Where the listing below has a line with "exposure_s: 1/320", write out exactly that line and every line after it, stopping after the line with "f_number: 1.8".

■ Supplied records:
=====
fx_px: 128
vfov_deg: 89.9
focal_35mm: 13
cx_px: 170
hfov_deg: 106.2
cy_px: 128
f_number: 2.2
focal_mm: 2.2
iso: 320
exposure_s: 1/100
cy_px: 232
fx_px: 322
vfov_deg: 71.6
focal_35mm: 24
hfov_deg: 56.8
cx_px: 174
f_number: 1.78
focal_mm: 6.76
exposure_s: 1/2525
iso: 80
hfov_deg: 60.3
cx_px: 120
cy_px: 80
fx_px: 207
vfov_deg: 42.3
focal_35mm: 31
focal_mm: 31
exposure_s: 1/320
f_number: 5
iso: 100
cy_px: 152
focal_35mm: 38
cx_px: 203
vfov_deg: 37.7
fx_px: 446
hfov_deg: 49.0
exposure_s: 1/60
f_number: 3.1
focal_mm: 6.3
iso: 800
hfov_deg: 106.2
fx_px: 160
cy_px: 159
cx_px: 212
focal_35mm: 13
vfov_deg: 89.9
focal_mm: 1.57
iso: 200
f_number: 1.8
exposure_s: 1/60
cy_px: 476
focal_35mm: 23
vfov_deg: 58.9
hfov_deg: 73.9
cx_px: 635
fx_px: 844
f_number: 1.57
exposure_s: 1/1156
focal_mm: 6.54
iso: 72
=====
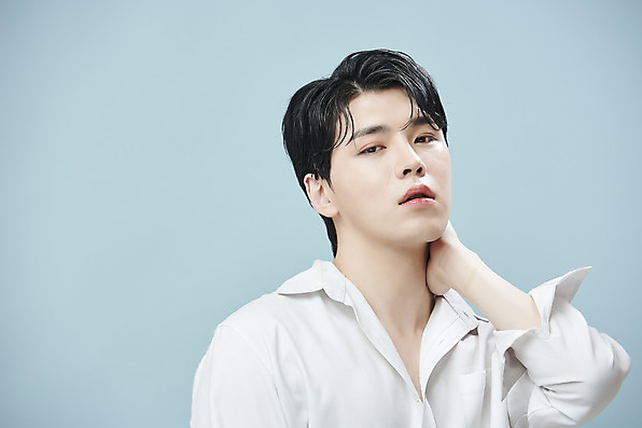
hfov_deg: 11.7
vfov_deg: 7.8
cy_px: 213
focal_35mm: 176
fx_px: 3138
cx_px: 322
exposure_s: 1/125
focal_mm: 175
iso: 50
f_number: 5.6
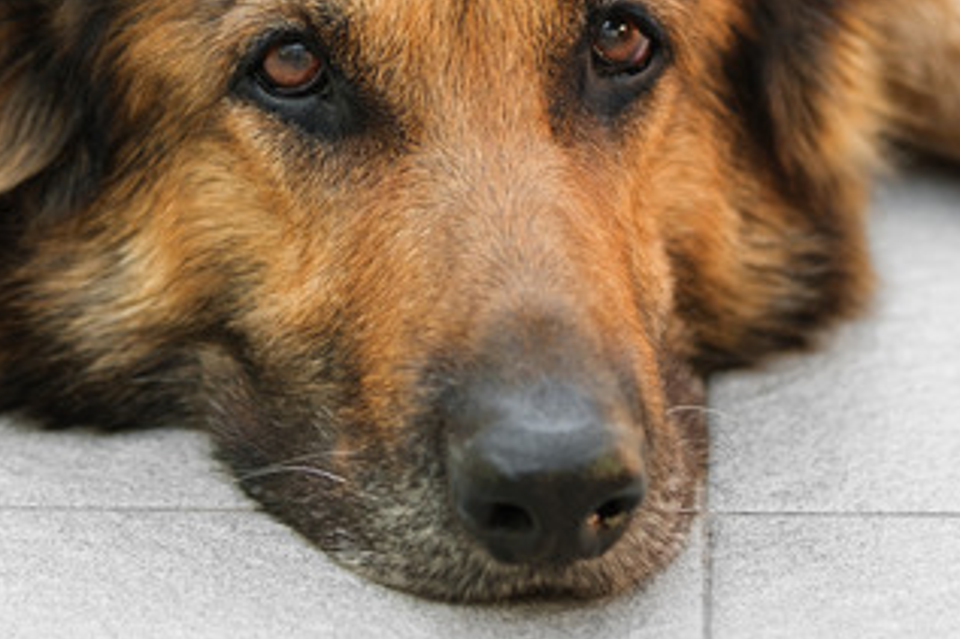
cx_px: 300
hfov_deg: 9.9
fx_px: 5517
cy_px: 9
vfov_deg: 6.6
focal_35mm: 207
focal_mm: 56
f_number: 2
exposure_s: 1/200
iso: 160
=====
■ Answer below:
exposure_s: 1/320
f_number: 5
iso: 100
cy_px: 152
focal_35mm: 38
cx_px: 203
vfov_deg: 37.7
fx_px: 446
hfov_deg: 49.0
exposure_s: 1/60
f_number: 3.1
focal_mm: 6.3
iso: 800
hfov_deg: 106.2
fx_px: 160
cy_px: 159
cx_px: 212
focal_35mm: 13
vfov_deg: 89.9
focal_mm: 1.57
iso: 200
f_number: 1.8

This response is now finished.